● **Recorded data**:

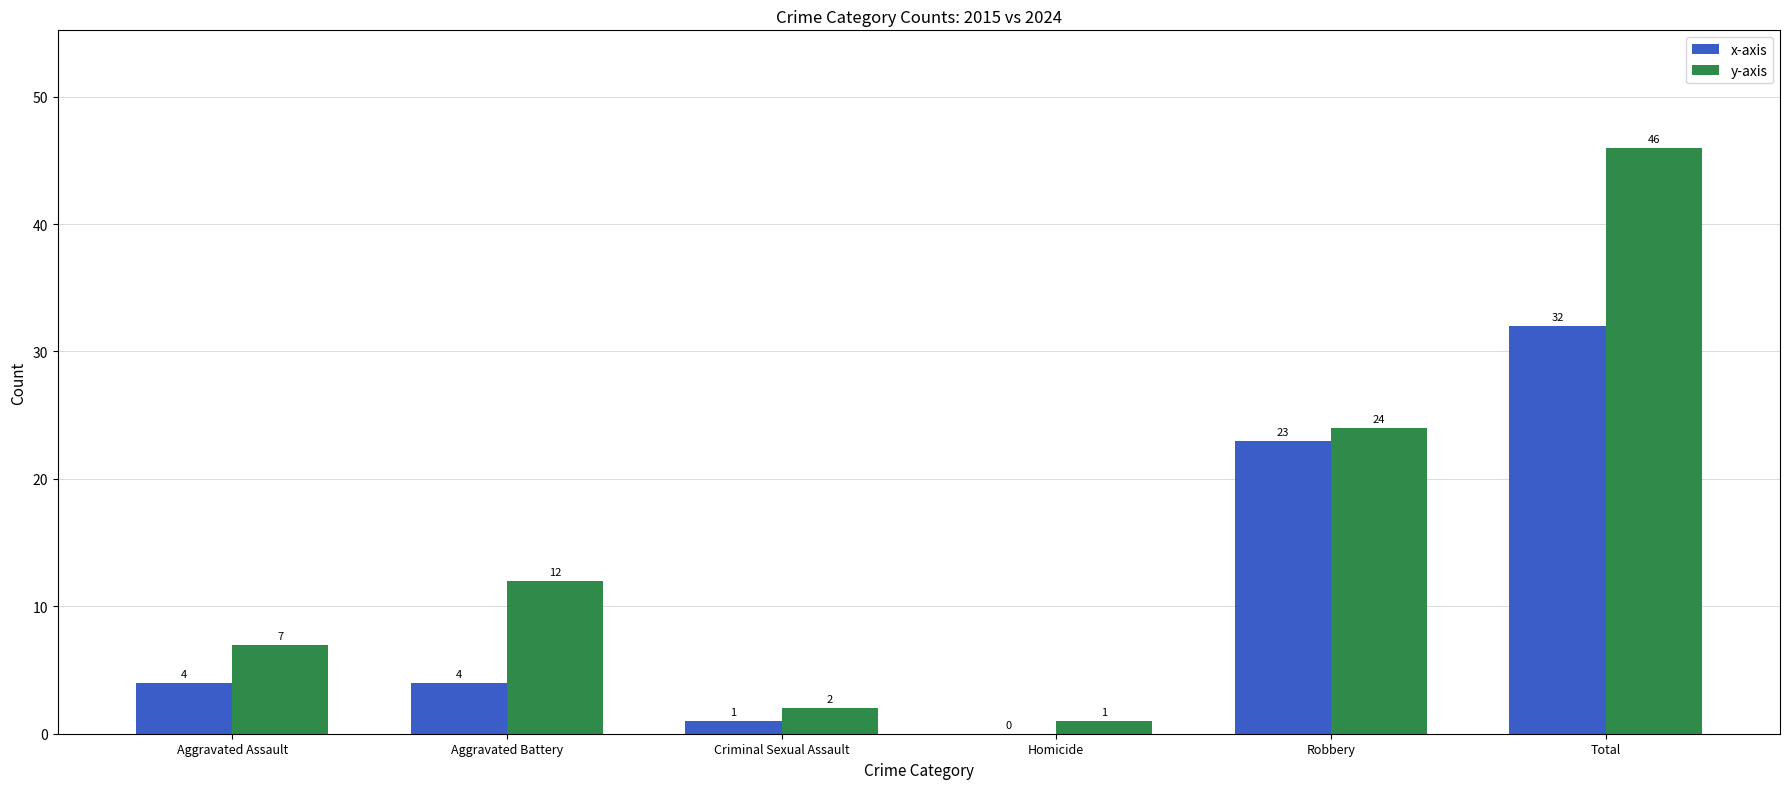

Which category has the highest value in the x-axis series?

Total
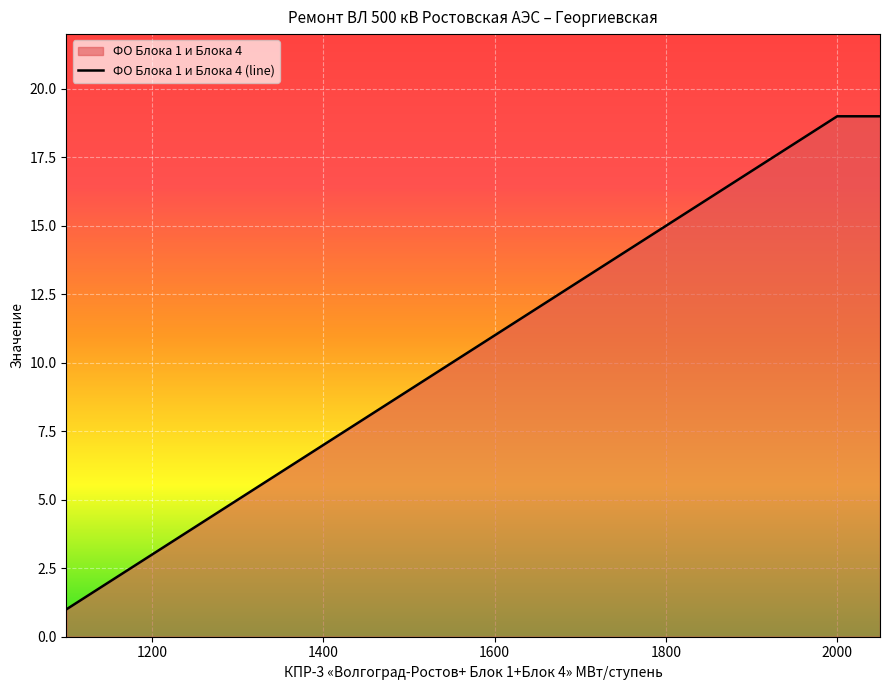

What is the change in value from 1400 to 1600?

+4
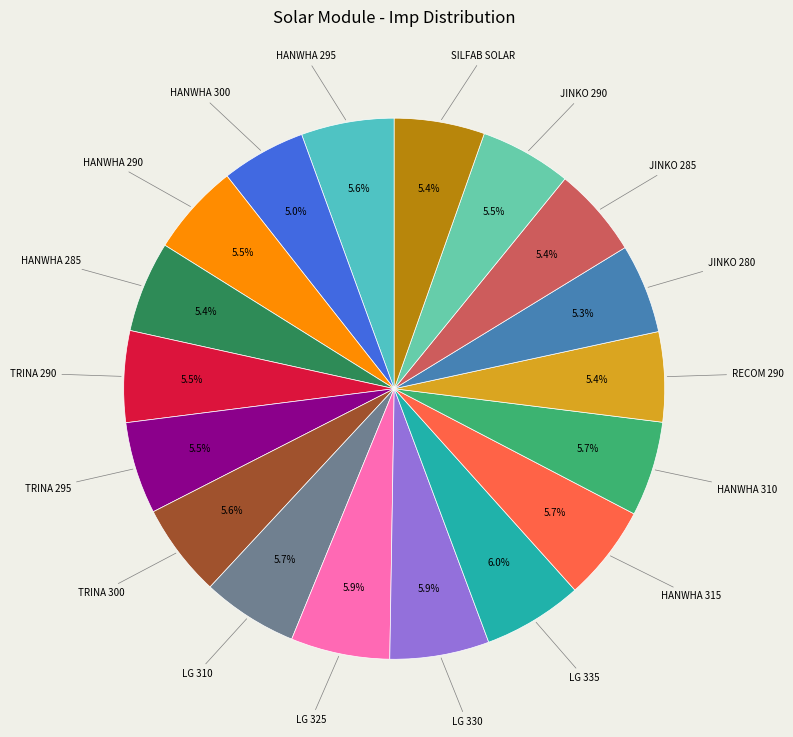

Count the number of slices in the pie.

18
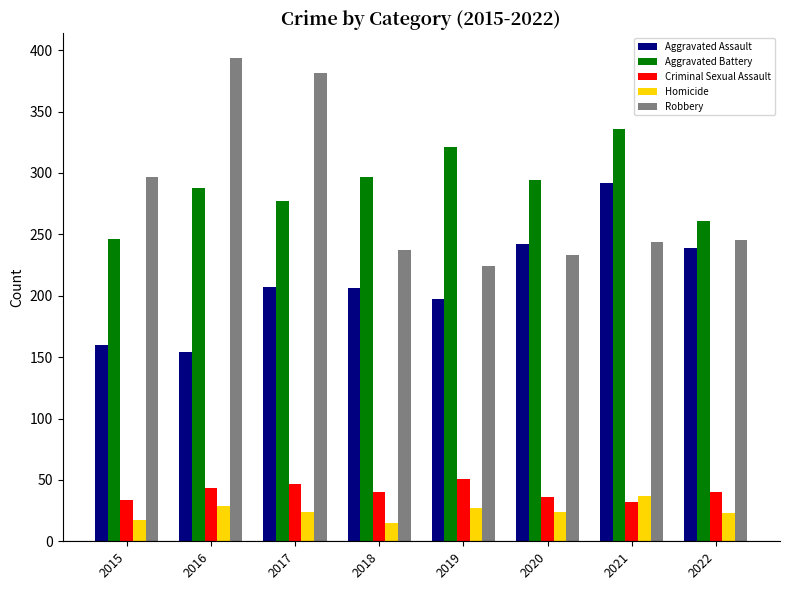

Which series has the largest total across all categories?

Aggravated Battery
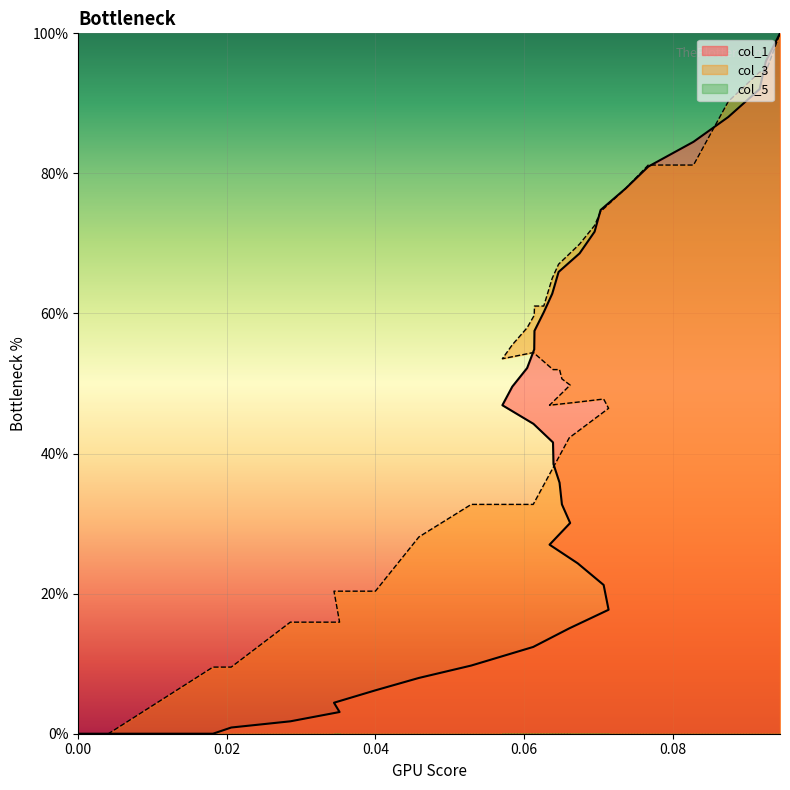

Rank the series by their maximum value, from highest to lowest.

col_1, col_3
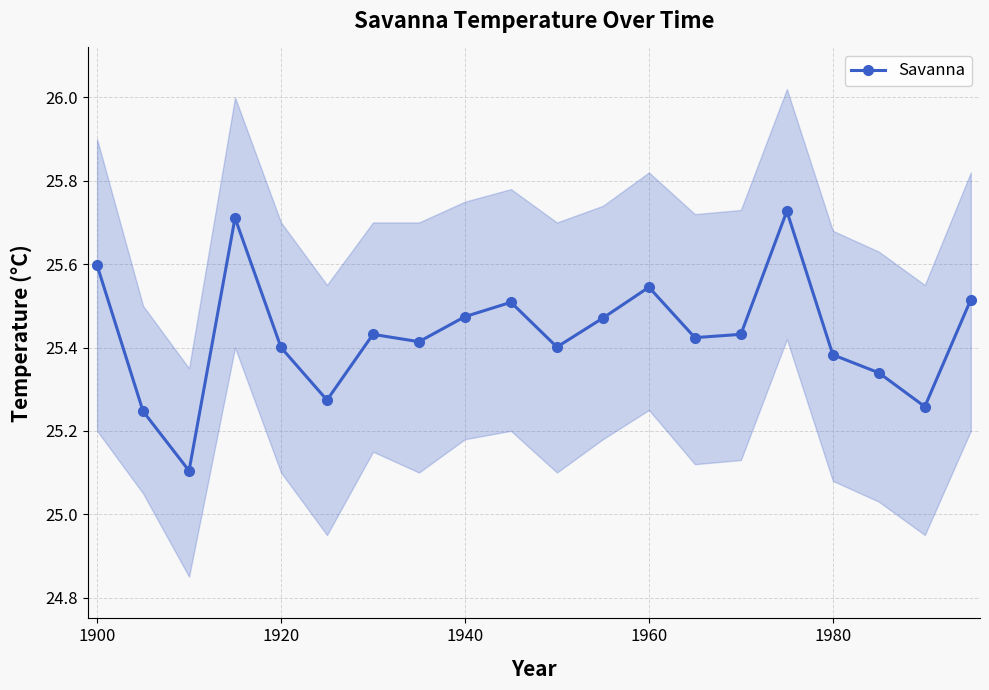

Is this an area chart (filled region under the line)?

No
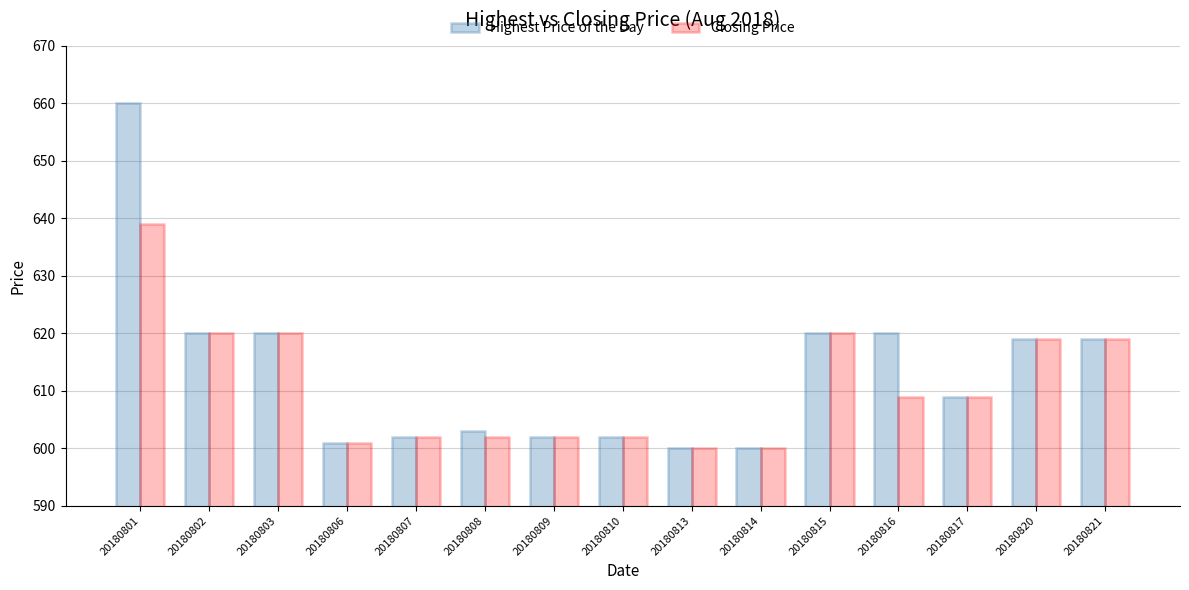

How many distinct data groups are displayed?

2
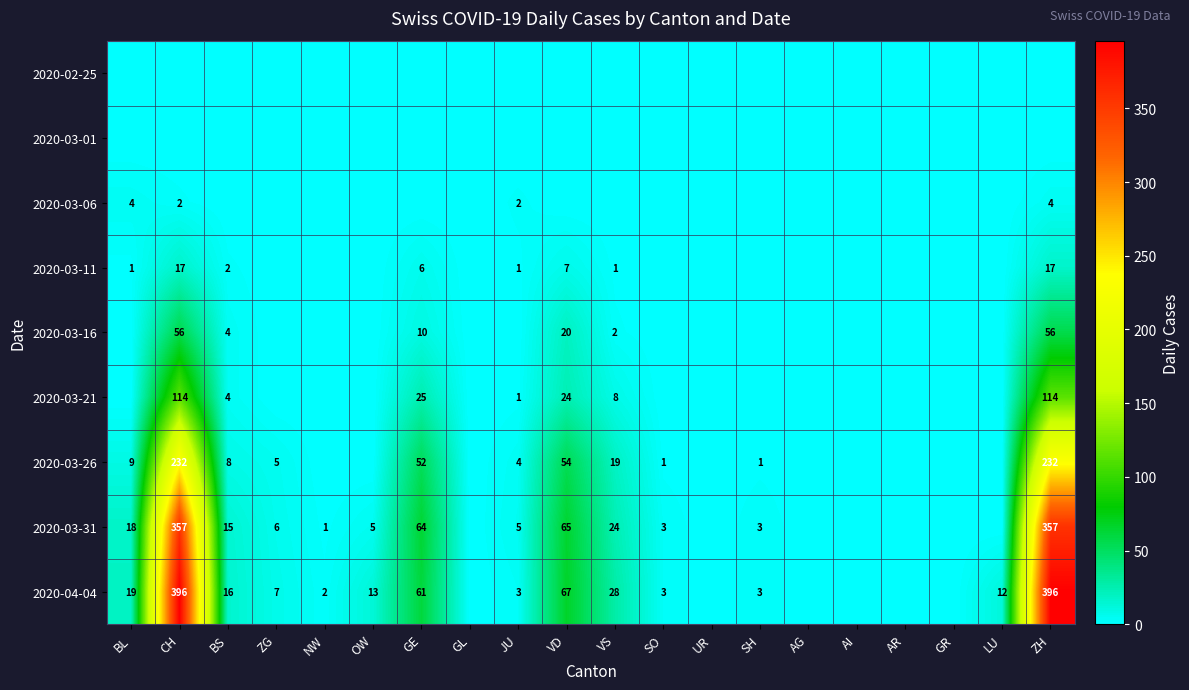

What is the difference between the highest and lowest values at ZG?

7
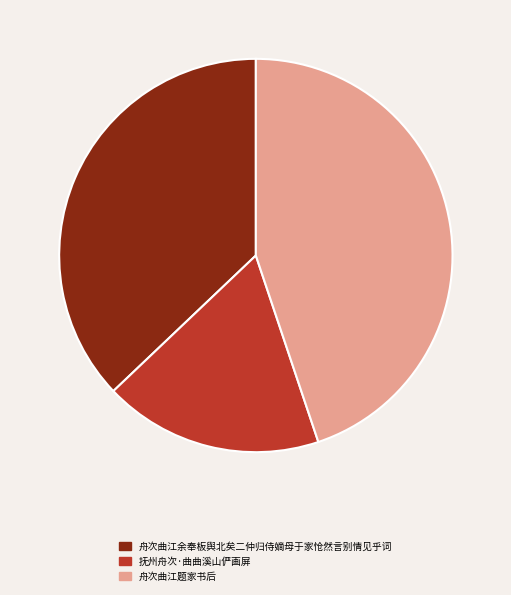

Is the sum of 抚州舟次·曲曲溪山俨画屏 and 舟次曲江余奉板舆北矣二仲归侍嫡母于家怆然言别情见乎词 greater than half?

Yes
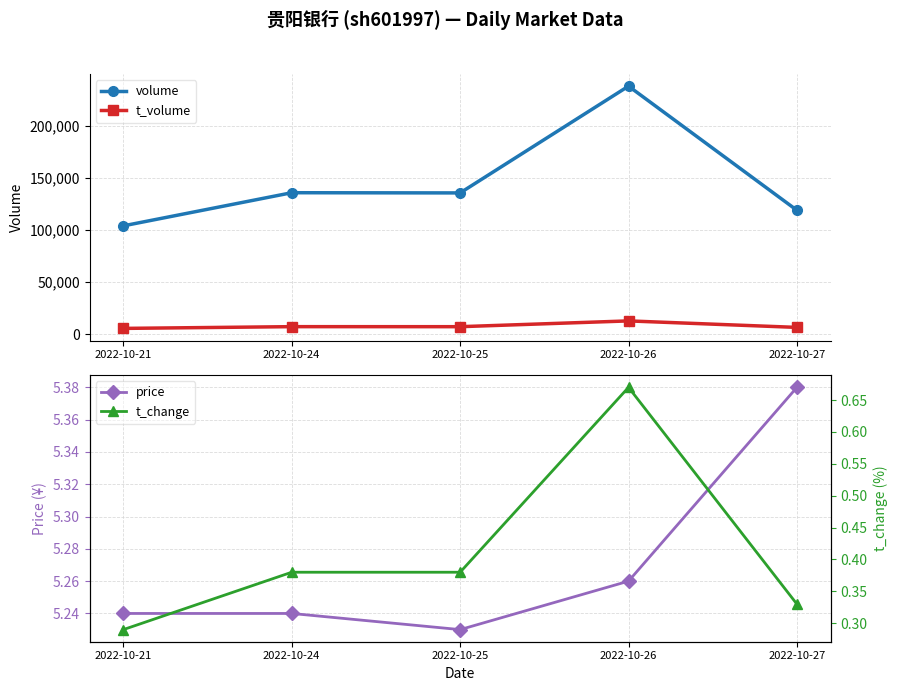

What is the highest value of the t_change series?

0.7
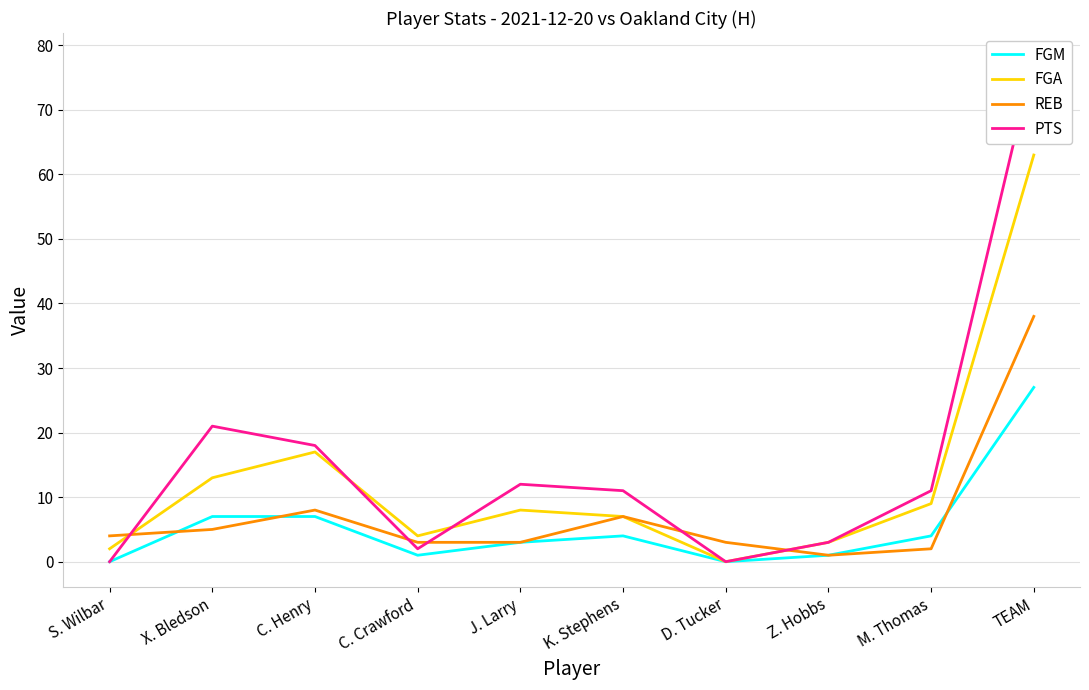

Reading left to right, what are all the values shown in this chart?

FGM: S. Wilbar=0	X. Bledson=7	C. Henry=7	C. Crawford=1	J. Larry=3	K. Stephens=4	D. Tucker=0	Z. Hobbs=1	M. Thomas=4	TEAM=27
FGA: S. Wilbar=2	X. Bledson=13	C. Henry=17	C. Crawford=4	J. Larry=8	K. Stephens=7	D. Tucker=0	Z. Hobbs=3	M. Thomas=9	TEAM=63
REB: S. Wilbar=4	X. Bledson=5	C. Henry=8	C. Crawford=3	J. Larry=3	K. Stephens=7	D. Tucker=3	Z. Hobbs=1	M. Thomas=2	TEAM=38
PTS: S. Wilbar=0	X. Bledson=21	C. Henry=18	C. Crawford=2	J. Larry=12	K. Stephens=11	D. Tucker=0	Z. Hobbs=3	M. Thomas=11	TEAM=78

● **Work required**: Could you rewrite all of the records above, swapping every "series" for "data set" and leaving everything else unchanged, with the pictures omitted?

● **Task output**:
Which category has the highest value in the x-axis data set?

Total

What is the change in value from 1400 to 1600?

+4

Count the number of slices in the pie.

18

Which data set has the largest total across all categories?

Aggravated Battery

Rank the data set by their maximum value, from highest to lowest.

col_1, col_3

Is this an area chart (filled region under the line)?

No

How many distinct data groups are displayed?

2

What is the difference between the highest and lowest values at ZG?

7

Is the sum of 抚州舟次·曲曲溪山俨画屏 and 舟次曲江余奉板舆北矣二仲归侍嫡母于家怆然言别情见乎词 greater than half?

Yes

What is the highest value of the t_change data set?

0.7

Reading left to right, what are all the values shown in this chart?

FGM: S. Wilbar=0	X. Bledson=7	C. Henry=7	C. Crawford=1	J. Larry=3	K. Stephens=4	D. Tucker=0	Z. Hobbs=1	M. Thomas=4	TEAM=27
FGA: S. Wilbar=2	X. Bledson=13	C. Henry=17	C. Crawford=4	J. Larry=8	K. Stephens=7	D. Tucker=0	Z. Hobbs=3	M. Thomas=9	TEAM=63
REB: S. Wilbar=4	X. Bledson=5	C. Henry=8	C. Crawford=3	J. Larry=3	K. Stephens=7	D. Tucker=3	Z. Hobbs=1	M. Thomas=2	TEAM=38
PTS: S. Wilbar=0	X. Bledson=21	C. Henry=18	C. Crawford=2	J. Larry=12	K. Stephens=11	D. Tucker=0	Z. Hobbs=3	M. Thomas=11	TEAM=78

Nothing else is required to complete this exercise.